Hougan has named Chainlink as a potential “fourth member of Mount Rushmore in crypto,” a designation that carries weight coming from the head of one of the largest crypto-native asset managers. The firm isn’t just talking, either. Bitwise launched the Bitwise Chainlink ETF, trading under the ticker CLNK on NYSE Arca, on January 14, 2026, with a management fee of 0.34%.

Why Chainlink, and why now

Blockchains are, by design, isolated systems. They don’t natively know what’s happening in the outside world. The price of a stock, the outcome of an election, the current interest rate: none of that data exists on-chain unless something puts it there. That something is an oracle, and Chainlink is the dominant player in that market.

Every smart contract that needs real-world information, whether it’s a lending protocol checking collateral prices or a stablecoin verifying reserve balances, relies on oracles to deliver that data reliably. Chainlink’s network powers roughly 70% of DeFi protocols, according to Hougan’s analysis.

Hougan has described Chainlink as one of the “least understood, most important, and possibly most undervalued” crypto assets.

The institutional signal

Chainlink has been integrated by over 70 major financial institutions, a number that reflects its growing role as critical infrastructure for traditional finance’s blockchain experiments.

Bitwise published a white paper titled “Chainlink in Plain English” on April 30, 2026, laying out the case for why the oracle network matters as mainstream adoption accelerates.
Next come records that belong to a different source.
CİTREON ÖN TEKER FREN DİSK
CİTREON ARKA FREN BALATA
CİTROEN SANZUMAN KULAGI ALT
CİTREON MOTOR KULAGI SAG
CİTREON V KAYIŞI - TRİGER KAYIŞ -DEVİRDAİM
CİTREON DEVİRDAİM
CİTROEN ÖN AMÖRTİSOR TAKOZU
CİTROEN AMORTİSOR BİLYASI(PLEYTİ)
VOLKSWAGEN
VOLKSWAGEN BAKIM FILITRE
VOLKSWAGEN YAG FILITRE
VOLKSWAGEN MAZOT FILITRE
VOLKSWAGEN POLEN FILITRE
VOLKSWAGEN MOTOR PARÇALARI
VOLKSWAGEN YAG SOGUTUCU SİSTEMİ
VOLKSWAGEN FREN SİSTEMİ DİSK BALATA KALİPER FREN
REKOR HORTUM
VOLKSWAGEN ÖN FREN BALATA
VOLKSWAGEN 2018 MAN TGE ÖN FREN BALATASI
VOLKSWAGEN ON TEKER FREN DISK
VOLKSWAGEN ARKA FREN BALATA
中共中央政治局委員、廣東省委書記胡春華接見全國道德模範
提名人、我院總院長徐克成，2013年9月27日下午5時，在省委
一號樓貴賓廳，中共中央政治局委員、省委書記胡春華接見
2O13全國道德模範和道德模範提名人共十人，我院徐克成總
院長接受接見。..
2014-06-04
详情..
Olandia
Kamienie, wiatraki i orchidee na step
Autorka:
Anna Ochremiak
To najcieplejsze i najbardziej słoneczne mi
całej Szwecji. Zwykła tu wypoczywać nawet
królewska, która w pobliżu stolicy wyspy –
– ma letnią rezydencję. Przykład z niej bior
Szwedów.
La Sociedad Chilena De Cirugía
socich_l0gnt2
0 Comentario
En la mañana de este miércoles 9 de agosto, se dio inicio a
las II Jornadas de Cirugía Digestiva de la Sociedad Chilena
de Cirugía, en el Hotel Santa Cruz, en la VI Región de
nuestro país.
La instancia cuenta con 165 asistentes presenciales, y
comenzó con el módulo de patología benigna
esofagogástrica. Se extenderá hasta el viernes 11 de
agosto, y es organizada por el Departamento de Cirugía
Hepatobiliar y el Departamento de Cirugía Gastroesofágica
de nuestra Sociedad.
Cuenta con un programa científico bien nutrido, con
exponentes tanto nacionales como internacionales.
The paper highlights Chainlink’s contributions to stablecoins and tokenization, two areas where Wall Street’s interest has gone from theoretical to operational.

Before the CLNK ETF launch, getting exposure to LINK meant navigating crypto exchanges, managing private keys, and dealing with custody solutions that most traditional portfolio managers would rather avoid. The 0.34% management fee positions CLNK competitively within the growing landscape of single-asset crypto ETFs.

What this means for investors

Hougan’s framing matters because it redefines how institutional allocators might think about portfolio construction in crypto. The traditional playbook has been simple: Bitcoin for store of value, Ethereum for smart contract exposure, maybe Solana for a growth bet. Adding Chainlink to that framework suggests a new category: infrastructure plays.

The risk is that oracle dominance isn’t guaranteed. Competing oracle solutions exist, and protocol-native oracle designs could theoretically reduce dependency on third-party networks over time. Chainlink’s 70% market penetration in DeFi is impressive, but technology moats in crypto have historically been thinner than incumbents would like.